*** Task data ***

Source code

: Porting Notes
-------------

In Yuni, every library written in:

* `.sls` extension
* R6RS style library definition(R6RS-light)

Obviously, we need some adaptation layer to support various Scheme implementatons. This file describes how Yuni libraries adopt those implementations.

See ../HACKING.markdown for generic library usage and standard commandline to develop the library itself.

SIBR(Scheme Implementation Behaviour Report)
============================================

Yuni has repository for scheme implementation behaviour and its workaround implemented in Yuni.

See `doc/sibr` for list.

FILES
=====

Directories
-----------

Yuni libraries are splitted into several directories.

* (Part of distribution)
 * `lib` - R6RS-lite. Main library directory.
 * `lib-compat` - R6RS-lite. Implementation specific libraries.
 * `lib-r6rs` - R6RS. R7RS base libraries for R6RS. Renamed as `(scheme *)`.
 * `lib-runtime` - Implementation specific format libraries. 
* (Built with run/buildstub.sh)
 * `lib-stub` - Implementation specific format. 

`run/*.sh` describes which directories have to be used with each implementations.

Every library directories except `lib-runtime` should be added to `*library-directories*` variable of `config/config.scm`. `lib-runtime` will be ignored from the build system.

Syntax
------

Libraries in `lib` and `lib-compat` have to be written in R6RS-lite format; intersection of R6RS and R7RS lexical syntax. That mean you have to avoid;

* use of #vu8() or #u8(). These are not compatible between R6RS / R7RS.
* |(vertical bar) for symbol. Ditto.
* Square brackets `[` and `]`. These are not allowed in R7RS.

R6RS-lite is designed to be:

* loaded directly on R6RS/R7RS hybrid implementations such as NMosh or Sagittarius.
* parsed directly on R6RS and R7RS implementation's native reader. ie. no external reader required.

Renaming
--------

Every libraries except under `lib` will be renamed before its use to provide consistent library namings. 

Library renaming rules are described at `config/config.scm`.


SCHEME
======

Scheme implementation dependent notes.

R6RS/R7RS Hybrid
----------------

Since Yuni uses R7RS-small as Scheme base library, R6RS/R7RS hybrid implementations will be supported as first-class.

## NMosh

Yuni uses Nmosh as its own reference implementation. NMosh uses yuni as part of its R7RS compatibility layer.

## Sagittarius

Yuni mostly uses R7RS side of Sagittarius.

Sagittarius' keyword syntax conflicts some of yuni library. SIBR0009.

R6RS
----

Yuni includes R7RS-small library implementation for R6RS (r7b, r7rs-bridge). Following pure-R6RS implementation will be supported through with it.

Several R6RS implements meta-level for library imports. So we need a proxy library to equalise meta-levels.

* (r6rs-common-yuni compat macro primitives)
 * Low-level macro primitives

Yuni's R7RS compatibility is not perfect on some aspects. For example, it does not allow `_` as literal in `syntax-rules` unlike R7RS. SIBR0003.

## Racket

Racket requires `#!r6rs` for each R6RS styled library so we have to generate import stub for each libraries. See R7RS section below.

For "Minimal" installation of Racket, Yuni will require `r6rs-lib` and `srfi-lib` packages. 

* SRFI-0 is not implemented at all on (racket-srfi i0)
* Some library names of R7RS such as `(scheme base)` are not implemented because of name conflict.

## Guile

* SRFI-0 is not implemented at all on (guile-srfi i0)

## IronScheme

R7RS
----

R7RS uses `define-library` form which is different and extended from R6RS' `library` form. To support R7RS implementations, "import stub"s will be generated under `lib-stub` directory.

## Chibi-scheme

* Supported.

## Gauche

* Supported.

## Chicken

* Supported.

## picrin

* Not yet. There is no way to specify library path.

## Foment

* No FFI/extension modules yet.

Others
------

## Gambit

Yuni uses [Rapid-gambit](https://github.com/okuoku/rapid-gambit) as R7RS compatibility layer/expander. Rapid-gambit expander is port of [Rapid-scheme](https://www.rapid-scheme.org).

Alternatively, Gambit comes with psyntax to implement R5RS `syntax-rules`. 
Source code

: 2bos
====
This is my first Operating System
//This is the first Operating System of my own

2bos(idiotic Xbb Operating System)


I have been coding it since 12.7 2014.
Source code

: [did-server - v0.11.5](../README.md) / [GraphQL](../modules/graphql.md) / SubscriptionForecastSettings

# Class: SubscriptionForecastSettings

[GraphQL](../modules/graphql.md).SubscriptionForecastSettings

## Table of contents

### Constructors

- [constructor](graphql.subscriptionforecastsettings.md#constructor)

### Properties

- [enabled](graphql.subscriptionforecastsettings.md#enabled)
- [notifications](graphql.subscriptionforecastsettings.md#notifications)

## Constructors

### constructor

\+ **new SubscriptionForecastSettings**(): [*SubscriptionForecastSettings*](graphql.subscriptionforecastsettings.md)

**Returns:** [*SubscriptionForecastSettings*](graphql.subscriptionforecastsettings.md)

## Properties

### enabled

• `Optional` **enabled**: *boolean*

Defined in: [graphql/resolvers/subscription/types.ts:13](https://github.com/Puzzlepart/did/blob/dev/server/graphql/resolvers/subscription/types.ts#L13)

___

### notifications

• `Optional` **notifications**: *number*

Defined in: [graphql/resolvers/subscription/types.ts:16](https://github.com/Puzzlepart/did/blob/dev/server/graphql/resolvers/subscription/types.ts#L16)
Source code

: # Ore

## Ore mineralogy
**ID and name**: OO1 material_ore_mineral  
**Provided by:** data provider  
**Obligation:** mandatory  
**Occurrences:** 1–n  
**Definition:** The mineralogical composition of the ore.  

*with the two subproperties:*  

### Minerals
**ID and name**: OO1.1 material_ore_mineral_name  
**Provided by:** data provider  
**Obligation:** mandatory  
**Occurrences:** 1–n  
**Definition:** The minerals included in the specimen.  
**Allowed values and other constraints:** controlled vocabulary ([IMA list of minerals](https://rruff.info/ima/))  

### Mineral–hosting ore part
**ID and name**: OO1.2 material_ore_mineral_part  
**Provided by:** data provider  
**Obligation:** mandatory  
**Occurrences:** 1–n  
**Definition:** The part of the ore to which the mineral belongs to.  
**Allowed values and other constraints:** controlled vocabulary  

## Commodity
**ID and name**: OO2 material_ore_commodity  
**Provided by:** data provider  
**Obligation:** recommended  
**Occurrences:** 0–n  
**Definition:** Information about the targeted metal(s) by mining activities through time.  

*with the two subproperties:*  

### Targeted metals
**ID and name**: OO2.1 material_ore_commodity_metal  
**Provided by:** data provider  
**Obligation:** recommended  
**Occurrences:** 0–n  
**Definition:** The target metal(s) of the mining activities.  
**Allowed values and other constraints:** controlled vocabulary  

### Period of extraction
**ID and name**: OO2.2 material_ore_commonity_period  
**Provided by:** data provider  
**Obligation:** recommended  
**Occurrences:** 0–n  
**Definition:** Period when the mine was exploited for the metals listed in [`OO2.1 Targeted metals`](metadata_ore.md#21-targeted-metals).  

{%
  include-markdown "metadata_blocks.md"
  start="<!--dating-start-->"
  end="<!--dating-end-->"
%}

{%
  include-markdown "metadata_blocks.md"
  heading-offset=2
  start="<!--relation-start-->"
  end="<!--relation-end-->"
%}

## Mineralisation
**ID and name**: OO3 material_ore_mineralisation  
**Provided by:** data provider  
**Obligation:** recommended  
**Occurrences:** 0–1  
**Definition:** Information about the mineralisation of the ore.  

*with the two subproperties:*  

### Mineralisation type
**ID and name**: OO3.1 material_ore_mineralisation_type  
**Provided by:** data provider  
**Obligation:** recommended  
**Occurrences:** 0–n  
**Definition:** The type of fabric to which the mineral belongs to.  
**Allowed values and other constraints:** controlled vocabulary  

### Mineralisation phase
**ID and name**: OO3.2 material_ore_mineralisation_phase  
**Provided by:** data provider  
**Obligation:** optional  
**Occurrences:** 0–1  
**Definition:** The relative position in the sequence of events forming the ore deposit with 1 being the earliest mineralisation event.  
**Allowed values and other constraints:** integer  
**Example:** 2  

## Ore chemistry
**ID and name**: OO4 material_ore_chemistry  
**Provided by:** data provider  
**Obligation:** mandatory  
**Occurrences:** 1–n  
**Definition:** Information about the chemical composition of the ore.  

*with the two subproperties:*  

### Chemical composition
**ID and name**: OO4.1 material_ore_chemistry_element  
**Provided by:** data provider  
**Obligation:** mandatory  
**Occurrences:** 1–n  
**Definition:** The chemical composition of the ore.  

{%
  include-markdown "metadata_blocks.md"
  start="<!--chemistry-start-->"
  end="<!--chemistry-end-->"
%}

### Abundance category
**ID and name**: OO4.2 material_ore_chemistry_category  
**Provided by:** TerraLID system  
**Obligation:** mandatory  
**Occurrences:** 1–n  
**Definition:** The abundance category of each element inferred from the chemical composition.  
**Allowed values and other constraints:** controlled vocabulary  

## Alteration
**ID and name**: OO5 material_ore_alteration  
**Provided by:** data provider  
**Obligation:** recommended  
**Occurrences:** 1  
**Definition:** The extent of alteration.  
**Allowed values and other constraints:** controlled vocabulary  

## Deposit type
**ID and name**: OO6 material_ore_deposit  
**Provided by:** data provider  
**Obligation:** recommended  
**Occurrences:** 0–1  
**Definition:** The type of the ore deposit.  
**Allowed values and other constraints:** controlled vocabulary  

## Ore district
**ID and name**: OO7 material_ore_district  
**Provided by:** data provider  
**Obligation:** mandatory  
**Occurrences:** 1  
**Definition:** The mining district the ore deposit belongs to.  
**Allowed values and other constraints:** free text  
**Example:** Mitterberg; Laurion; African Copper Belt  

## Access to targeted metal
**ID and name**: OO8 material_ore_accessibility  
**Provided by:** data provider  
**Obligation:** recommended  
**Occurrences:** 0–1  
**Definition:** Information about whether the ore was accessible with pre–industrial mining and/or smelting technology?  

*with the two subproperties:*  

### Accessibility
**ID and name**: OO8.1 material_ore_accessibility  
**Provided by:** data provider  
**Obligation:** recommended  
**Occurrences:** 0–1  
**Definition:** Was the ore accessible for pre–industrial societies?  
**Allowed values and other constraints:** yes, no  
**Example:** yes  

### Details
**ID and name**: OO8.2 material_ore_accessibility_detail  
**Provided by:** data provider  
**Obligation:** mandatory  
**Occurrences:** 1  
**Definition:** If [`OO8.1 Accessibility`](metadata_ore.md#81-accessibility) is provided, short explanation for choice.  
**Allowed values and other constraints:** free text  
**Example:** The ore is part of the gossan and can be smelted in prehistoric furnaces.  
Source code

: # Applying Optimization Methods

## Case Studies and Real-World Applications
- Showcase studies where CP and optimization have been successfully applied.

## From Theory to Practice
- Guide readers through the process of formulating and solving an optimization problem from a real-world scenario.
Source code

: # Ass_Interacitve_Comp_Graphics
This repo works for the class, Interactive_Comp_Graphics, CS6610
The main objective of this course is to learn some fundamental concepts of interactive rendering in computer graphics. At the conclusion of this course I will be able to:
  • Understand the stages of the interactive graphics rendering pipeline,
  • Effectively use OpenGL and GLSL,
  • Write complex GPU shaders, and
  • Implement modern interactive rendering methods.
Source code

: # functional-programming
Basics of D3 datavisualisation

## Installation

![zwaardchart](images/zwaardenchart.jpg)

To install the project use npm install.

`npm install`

*** End of Task data ***

Request: Can you rename "SubscriptionForecastSettings" to "SubscriptionForecastConfig" in the records, starting with the line containing "Alternatively, Gambit comes" and going on through the line containing "### Constructors", and give back only those lines with everything else unchanged?

Output of the task:
Alternatively, Gambit comes with psyntax to implement R5RS `syntax-rules`. 
Source code

: 2bos
====
This is my first Operating System
//This is the first Operating System of my own

2bos(idiotic Xbb Operating System)


I have been coding it since 12.7 2014.
Source code

: [did-server - v0.11.5](../README.md) / [GraphQL](../modules/graphql.md) / SubscriptionForecastConfig

# Class: SubscriptionForecastConfig

[GraphQL](../modules/graphql.md).SubscriptionForecastConfig

## Table of contents

### Constructors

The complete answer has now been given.